• **Work instruction**
After finding the line with "Proth Prime Search: searching" in the entries below, retype exactly each line from there through the line with "About 321 Search", including that final line.

*** Block opens ***

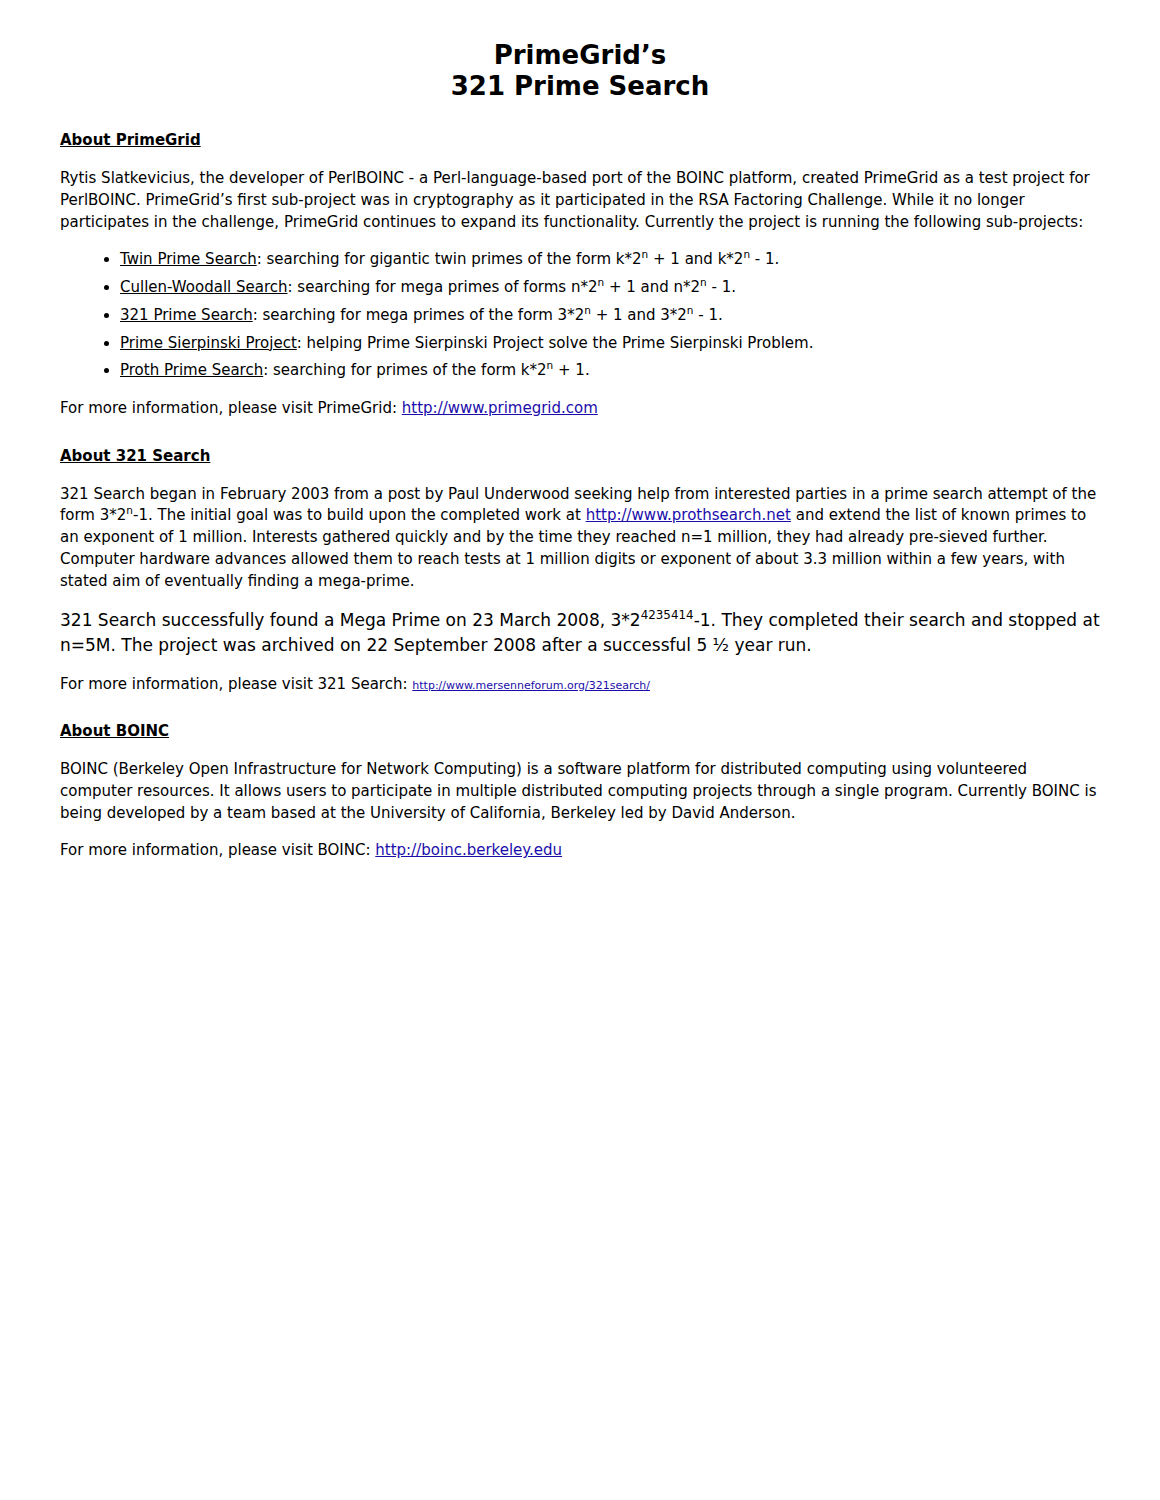PrimeGrid’s
321 Prime Search
About PrimeGrid
Rytis Slatkevicius, the developer of PerlBOINC - a Perl-language-based port of the BOINC platform, created PrimeGrid as a test project for PerlBOINC. PrimeGrid’s first sub-project was in cryptography as it participated in the RSA Factoring Challenge. While it no longer participates in the challenge, PrimeGrid continues to expand its functionality. Currently the project is running the following sub-projects:
Twin Prime Search: searching for gigantic twin primes of the form k*2n + 1 and k*2n - 1.
Cullen-Woodall Search: searching for mega primes of forms n*2n + 1 and n*2n - 1.
321 Prime Search: searching for mega primes of the form 3*2n + 1 and 3*2n - 1.
Prime Sierpinski Project: helping Prime Sierpinski Project solve the Prime Sierpinski Problem.
Proth Prime Search: searching for primes of the form k*2n + 1.
For more information, please visit PrimeGrid: http://www.primegrid.com
About 321 Search
321 Search began in February 2003 from a post by Paul Underwood seeking help from interested parties in a prime search attempt of the form 3*2n-1. The initial goal was to build upon the completed work at http://www.prothsearch.net and extend the list of known primes to an exponent of 1 million. Interests gathered quickly and by the time they reached n=1 million, they had already pre-sieved further. Computer hardware advances allowed them to reach tests at 1 million digits or exponent of about 3.3 million within a few years, with stated aim of eventually finding a mega-prime.
321 Search successfully found a Mega Prime on 23 March 2008, 3*24235414-1. They completed their search and stopped at n=5M. The project was archived on 22 September 2008 after a successful 5 ½ year run.
For more information, please visit 321 Search: http://www.mersenneforum.org/321search/
About BOINC
BOINC (Berkeley Open Infrastructure for Network Computing) is a software platform for distributed computing using volunteered computer resources. It allows users to participate in multiple distributed computing projects through a single program. Currently BOINC is being developed by a team based at the University of California, Berkeley led by David Anderson.
For more information, please visit BOINC: http://boinc.berkeley.edu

*** Block closes ***

• **Answer for this exercise**
Proth Prime Search: searching for primes of the form k*2n + 1.
For more information, please visit PrimeGrid: http://www.primegrid.com
About 321 Search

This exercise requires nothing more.